Fragment:
-------

Het levensverhaal van Hughes krijgt bij Scorsese de vorm van een filmdroom. Wanneer de camera in Hollywoods ‘Coconut Grove’ club duikt, wordt het duidelijk dat we ons in een film bevinden. Bij voorkeur «a movie» uit de jaren ’40 met warme kleuren en lichten, filmkostuums als kleren en oude filmsterren (o.a. Errol Flynn) gespeeld door hedendaagse vedetten (o.a. Jude Law, Gwen Stefani en Kate Beckinsale). Pulp fiction als kauwgom voor de ogen. Entertainment maar dan wel met een donkere schaduw.

-------

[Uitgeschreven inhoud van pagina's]
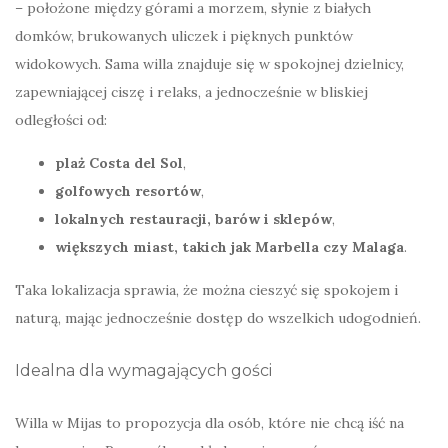
– położone między górami a morzem, słynie z białych
domków, brukowanych uliczek i pięknych punktów
widokowych. Sama willa znajduje się w spokojnej dzielnicy,
zapewniającej ciszę i relaks, a jednocześnie w bliskiej
odległości od:
plaż Costa del Sol
,
golfowych resortów
,
lokalnych restauracji, barów i sklepów
,
większych miast, takich jak Marbella czy Malaga
.
Taka lokalizacja sprawia, że można cieszyć się spokojem i
naturą, mając jednocześnie dostęp do wszelkich udogodnień.
Idealna dla wymagających gości
Willa w Mijas to propozycja dla osób, które nie chcą iść na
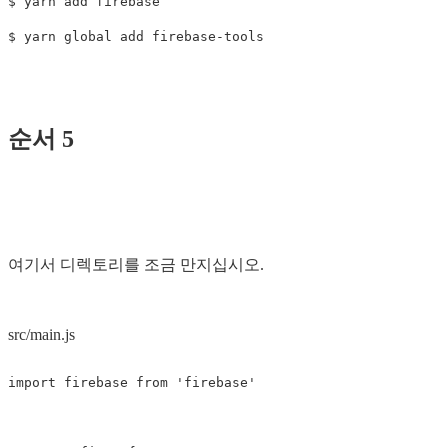
$ yarn add firebase

순서 5
여기서 디렉토리를 조금 만지십시오.
src/main.js
import
firebase
from
'
firebase
'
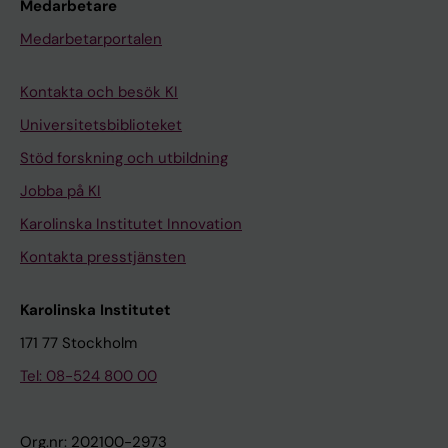
Medarbetare
Medarbetarportalen
Kontakta och besök KI
Universitetsbiblioteket
Stöd forskning och utbildning
Jobba på KI
Karolinska Institutet Innovation
Kontakta presstjänsten
Karolinska Institutet
171 77 Stockholm
Tel: 08-524 800 00
Org.nr: 202100-2973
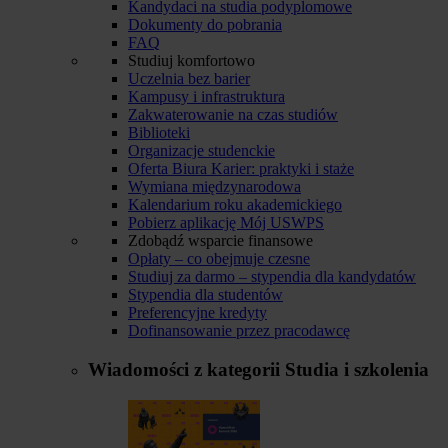
Kandydaci na studia podyplomowe
Dokumenty do pobrania
FAQ
Studiuj komfortowo
Uczelnia bez barier
Kampusy i infrastruktura
Zakwaterowanie na czas studiów
Biblioteki
Organizacje studenckie
Oferta Biura Karier: praktyki i staże
Wymiana międzynarodowa
Kalendarium roku akademickiego
Pobierz aplikację Mój USWPS
Zdobądź wsparcie finansowe
Opłaty – co obejmuje czesne
Studiuj za darmo – stypendia dla kandydatów
Stypendia dla studentów
Preferencyjne kredyty
Dofinansowanie przez pracodawcę
Wiadomości z kategorii
Studia i szkolenia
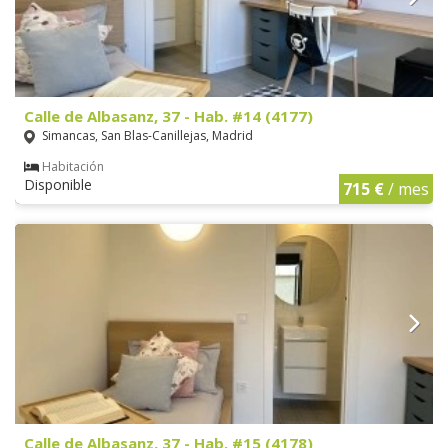
Calle de Albasanz, 37 - Hab. #14 (4177)
Simancas, San Blas-Canillejas, Madrid
Habitación
Disponible
715 €
/ mes
Calle de Albasanz, 37 - Hab. #15 (4178)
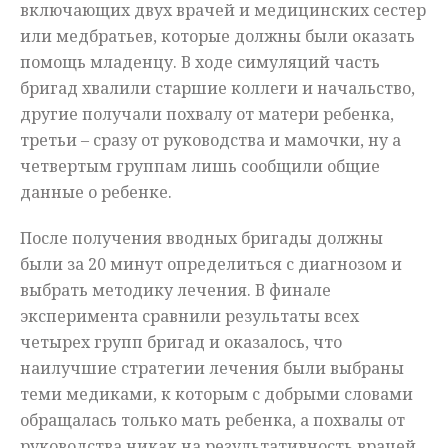
включающих двух врачей и медицинских сестер
или медбратьев, которые должны были оказать
помощь младенцу. В ходе симуляций часть
бригад хвалили старшие коллеги и начальство,
другие получали похвалу от матери ребенка,
третьи – сразу от руководства и мамочки, ну а
четвертым группам лишь сообщили общие
данные о ребенке.
После получения вводных бригады должны
были за 20 минут определиться с диагнозом и
выбрать методику лечения. В финале
эксперимента сравнили результаты всех
четырех групп бригад и оказалось, что
наилучшие стратегии лечения были выбраны
теми медиками, к которым с добрыми словами
обращалась только мать ребенка, а похвалы от
руководства никак на результативность врачей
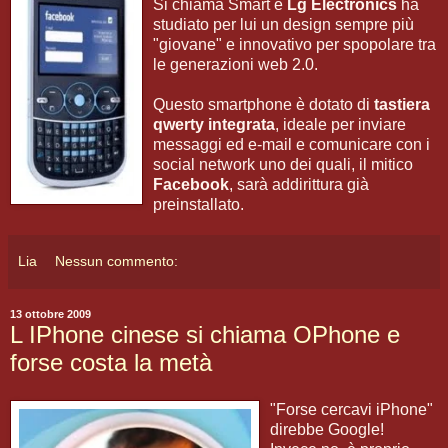
Si chiama Smart e
Lg Electronics
ha
studiato per lui un design sempre più
"giovane" e innovativo per spopolare tra
le generazioni web 2.0.
Questo smartphone è dotato di
tastiera
qwerty integrata
, ideale per inviare
messaggi ed e-mail e comunicare con i
social network uno dei quali, il mitico
Facebook
, sarà addirittura già
preinstallato.
Lia
Nessun commento:
13 ottobre 2009
L IPhone cinese si chiama OPhone e
forse costa la metà
"Forse cercavi iPhone"
direbbe Google!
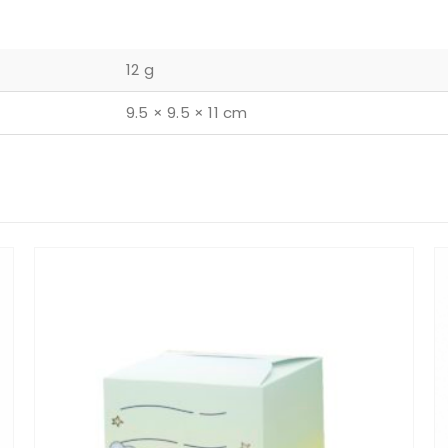
12 g
9.5 × 9.5 × 11 cm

-------

Verken het materiaal:
1/ Welke oude filmster noemt het fragment over Scorsese als voorbeeld?
2/ Herhaal letterlijk het stuk uit de gegevens vanaf de regel met "включающих двух врачей и медицинских сестер" tot en met de regel met "руководства никак на результативность врачей".

Antwoorden per opdracht:
1/ Errol Flynn.

2/
включающих двух врачей и медицинских сестер
или медбратьев, которые должны были оказать
помощь младенцу. В ходе симуляций часть
бригад хвалили старшие коллеги и начальство,
другие получали похвалу от матери ребенка,
третьи – сразу от руководства и мамочки, ну а
четвертым группам лишь сообщили общие
данные о ребенке.
После получения вводных бригады должны
были за 20 минут определиться с диагнозом и
выбрать методику лечения. В финале
эксперимента сравнили результаты всех
четырех групп бригад и оказалось, что
наилучшие стратегии лечения были выбраны
теми медиками, к которым с добрыми словами
обращалась только мать ребенка, а похвалы от
руководства никак на результативность врачей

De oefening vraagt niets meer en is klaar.